Is your child struggling with their participation at school? You may have had a teacher, a doctor or a friend suggest that your child receives occupational therapy.
Firstly, what is occupational therapy?
Occupational therapy is a health profession that supports people to maximise their engagement in ‘occupations’, that is, the activities we do on a day-to-day basis. This means teaching people skills that support independence and quality in everyday living in their home, community, workplace or school. It can also be about modifying the task, activity or the environment to get the best fit for the individual.
What is the role of Occupational Therapy in schools?
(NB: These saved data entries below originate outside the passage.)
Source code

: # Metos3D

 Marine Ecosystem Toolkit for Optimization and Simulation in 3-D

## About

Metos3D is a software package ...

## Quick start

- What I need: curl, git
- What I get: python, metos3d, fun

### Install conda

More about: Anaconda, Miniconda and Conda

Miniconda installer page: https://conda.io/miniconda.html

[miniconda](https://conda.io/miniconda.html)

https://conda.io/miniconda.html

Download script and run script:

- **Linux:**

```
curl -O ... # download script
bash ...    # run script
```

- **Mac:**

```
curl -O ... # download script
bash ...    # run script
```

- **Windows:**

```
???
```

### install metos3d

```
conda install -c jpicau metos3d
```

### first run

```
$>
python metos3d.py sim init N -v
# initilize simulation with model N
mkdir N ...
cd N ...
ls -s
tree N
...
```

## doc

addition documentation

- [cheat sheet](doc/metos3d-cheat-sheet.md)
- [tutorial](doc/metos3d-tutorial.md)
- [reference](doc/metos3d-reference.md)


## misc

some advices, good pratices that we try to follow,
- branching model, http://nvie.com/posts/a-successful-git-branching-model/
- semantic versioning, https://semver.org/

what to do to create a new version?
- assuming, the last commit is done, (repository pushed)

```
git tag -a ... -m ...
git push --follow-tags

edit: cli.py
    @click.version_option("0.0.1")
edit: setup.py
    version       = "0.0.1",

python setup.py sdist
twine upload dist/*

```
The role of an occupational therapist (OT) in school is to support a child to participate in all aspects of school life. This may include providing help with:
- attention and concentration levels
- being able to sit ‘still’
- social and play skills
- classroom behaviour and confidence
- engaging in movement and physical activities
- inclusion in the school curriculum
- personal care
- daily routines
My child can’t focus in class!
For some children the seemingly simple act of paying attention and focusing in class is very challenging. This can be due to the way a child processes sounds or sights, their level of anxiety or their ability to process information.
An OT may work with the teacher or learning support officers to look at teaching strategies that best suit a child’s learning style and address the barriers to poor attention and concentration.
My child can’t sit still!
Being able to ‘sit still’ can be a challenge for some children.
This may have to do with attention and concentration, a child’s postural ability, body awareness, how they respond to the sights and sounds in the classroom, or a heightened need for movement or touch.
Occupational therapy can support by providing guidance with seating, teaching styles and strategies, classroom routines etc.
My child needs help with handwriting
A very common reason for referral to an occupational therapist is to get help with handwriting.
It is a common misunderstanding that the skills involved in handwriting are based purely on the intrinsic muscles of the hand. There are many other skills that come into play, such as your child’s ability to:
- Copy from the board
- Follow verbal or written instructions
- Be aware of their body
- Remember visual formation of letters/words/numbers
- Write using correct size and spacing
- Sustain a sitting position and posture for a required period of time
- Concentrate for a required period of time
- Hold and control a pencil
- Apply correct pressure on paper
- Discriminate between letters e.g. b and d, p and q
An occupational therapist will assess not just the child’s motor skills, but assesses other domains such as sensory, visual and cognitive ability, and assess the classroom (and home) environment to find ways to improve the handwriting through play, writing aids and equipment and physical exercises.
My child is misbehaving in class
An occupational therapist seeks to understand the triggers underlying a child’s unwanted behaviour which could be related to areas such as sensory processing, anxiety levels, physical or learning abilities, and can explore strategies to support the use of wanted behaviours in the classroom.